ACTIVITY
From the entries below, copy out every line with "Extra" in it.

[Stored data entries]
■ ■ ■ ■ ■

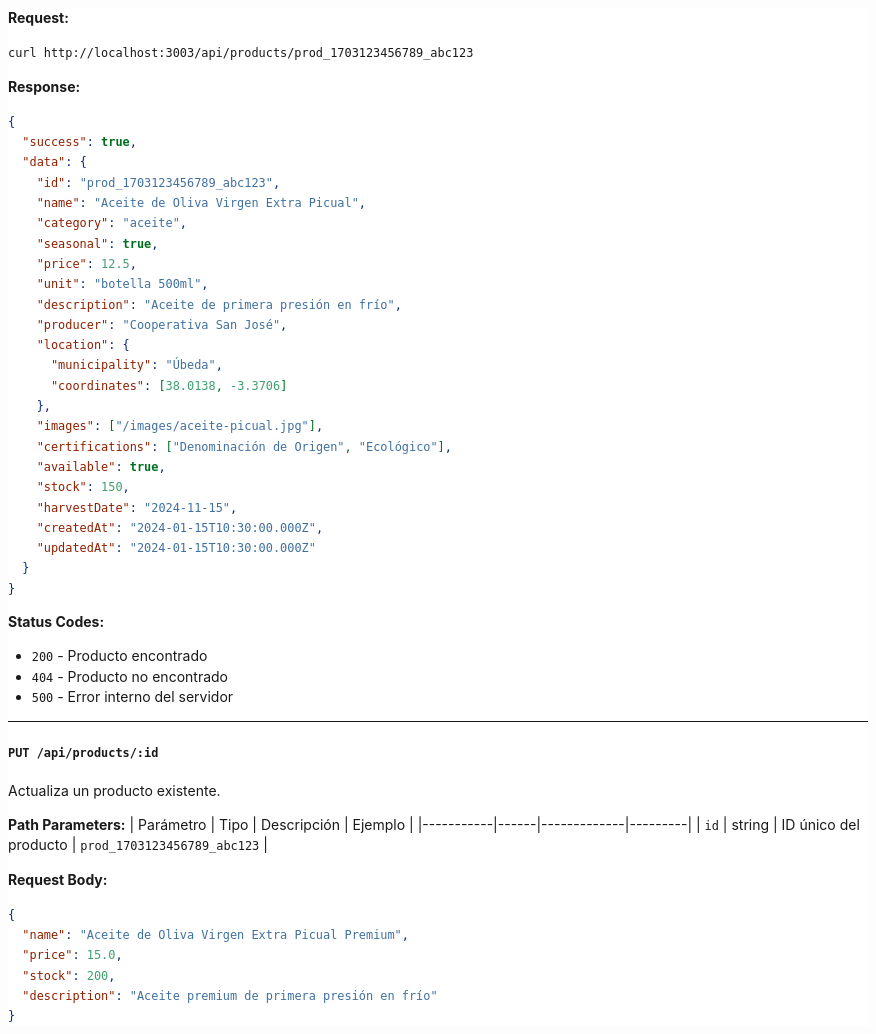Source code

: **Request:**
```bash
curl http://localhost:3003/api/products/prod_1703123456789_abc123
```

**Response:**
```json
{
  "success": true,
  "data": {
    "id": "prod_1703123456789_abc123",
    "name": "Aceite de Oliva Virgen Extra Picual",
    "category": "aceite",
    "seasonal": true,
    "price": 12.5,
    "unit": "botella 500ml",
    "description": "Aceite de primera presión en frío",
    "producer": "Cooperativa San José",
    "location": {
      "municipality": "Úbeda",
      "coordinates": [38.0138, -3.3706]
    },
    "images": ["/images/aceite-picual.jpg"],
    "certifications": ["Denominación de Origen", "Ecológico"],
    "available": true,
    "stock": 150,
    "harvestDate": "2024-11-15",
    "createdAt": "2024-01-15T10:30:00.000Z",
    "updatedAt": "2024-01-15T10:30:00.000Z"
  }
}
```

**Status Codes:**
- `200` - Producto encontrado
- `404` - Producto no encontrado
- `500` - Error interno del servidor

---

#### `PUT /api/products/:id`

Actualiza un producto existente.

**Path Parameters:**
| Parámetro | Tipo | Descripción | Ejemplo |
|-----------|------|-------------|---------|
| `id` | string | ID único del producto | `prod_1703123456789_abc123` |

**Request Body:**
```json
{
  "name": "Aceite de Oliva Virgen Extra Picual Premium",
  "price": 15.0,
  "stock": 200,
  "description": "Aceite premium de primera presión en frío"
}
```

■ ■ ■ ■ ■

EXERCISE SOLUTION
    "name": "Aceite de Oliva Virgen Extra Picual",
  "name": "Aceite de Oliva Virgen Extra Picual Premium",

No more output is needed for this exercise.